Looking back through my medical history there were 14 times
cited that it was suggested I have psychological evaluation. During the
time before my diagnosis very visit to the various doctors I was
considered psychological or as one said "just in my head".
My self esteem went to zero. I was just about convinced that i was
indeed making myself sick. My husband was in graduate school
and I was trying to keep our home and family going. I had to give
up my job outside the home because I was too sick to even get
dressed some days.
Sometimes I go get bitter just thinking back on the
long pilgrimage to this point. However I know that I must remain
strong, and be positive. My point of sharing you my story of porphyria is
that no matter what happens in your own porphyria history, you are the only
one that is going to understand what is happening to you.

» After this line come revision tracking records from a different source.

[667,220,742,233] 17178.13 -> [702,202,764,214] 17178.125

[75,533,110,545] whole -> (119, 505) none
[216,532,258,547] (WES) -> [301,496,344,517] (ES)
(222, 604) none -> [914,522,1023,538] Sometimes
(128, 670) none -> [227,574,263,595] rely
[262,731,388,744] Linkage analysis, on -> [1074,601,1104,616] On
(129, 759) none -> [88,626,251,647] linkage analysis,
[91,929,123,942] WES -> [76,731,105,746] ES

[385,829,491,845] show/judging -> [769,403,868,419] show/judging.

My husband tried his hardest to understand porphyria and
finally he believed what the doctors would say, and felt that it was all
psychological and that I was loosing it. He finally left. The children
were confused by my one day being fine and the next day having
seizures and having mental changes.
My parents were in complete denial after seeing me go through a
series of seizures and mental confusion. They placed
me in a psych ward for observation. THe first day I was vomiting a lot and
so they administered glucose and I improved within hours and
spent the rest of the confirmation enjoying reading library books,
talking with the nurses and offering to help with chores in the ward
kitchen for something to do. After a week the psychiatrist assigned to me
asked me about all of the symptoms, after he had finished my
"mile high thick" chart. Then he asked me if I would do the "pee"
tests and I did. The urine porphyrin was elevated slightly. He
contented specialists who told him that it could have been from drugs or
other causes for the elevation. However the psychiatrist knew
that I was not mentally ill.
I was sent home with instructions from him along with
urine and stool containers for the next onslaught of porphyria.
I knew the name now and he gave me photocopies of everything he
had read on it. He said he wanted to prove that I was indeed
physically sick and not mentally. He was 100% behind me and
helped me with my self-esteem. Today he is a close friend to
whom I call whenever someone doubts my illness.
When the next attack rolled around I did the pee test and
the stool test. I called him at the crack of dawn after the 24 hours
were up. He personally saw the routing of the collection to the
lab and transfer to the assaying lab at the Mayo Clinic.
The next week I was awaken just before the clinic opened
and it was this wonderful shrink. "Good news". "You are
HCP !" We know for sure and you have validation." "Hold your
head up high!"
And so I did. I had to return to some of the original doctors
who had claimed me psychological. One apologized and the
other stood in disbelief when I handed him the test results.
I was eventually lucky. However I have gone from acute
to chronic and wonder if it would have been this way had I had
early recognition of my diagnosis.
So I was "put through the wringer" but not fly
high and free with my validation and the knowledge of
what I have and how to protect myself from further attacks.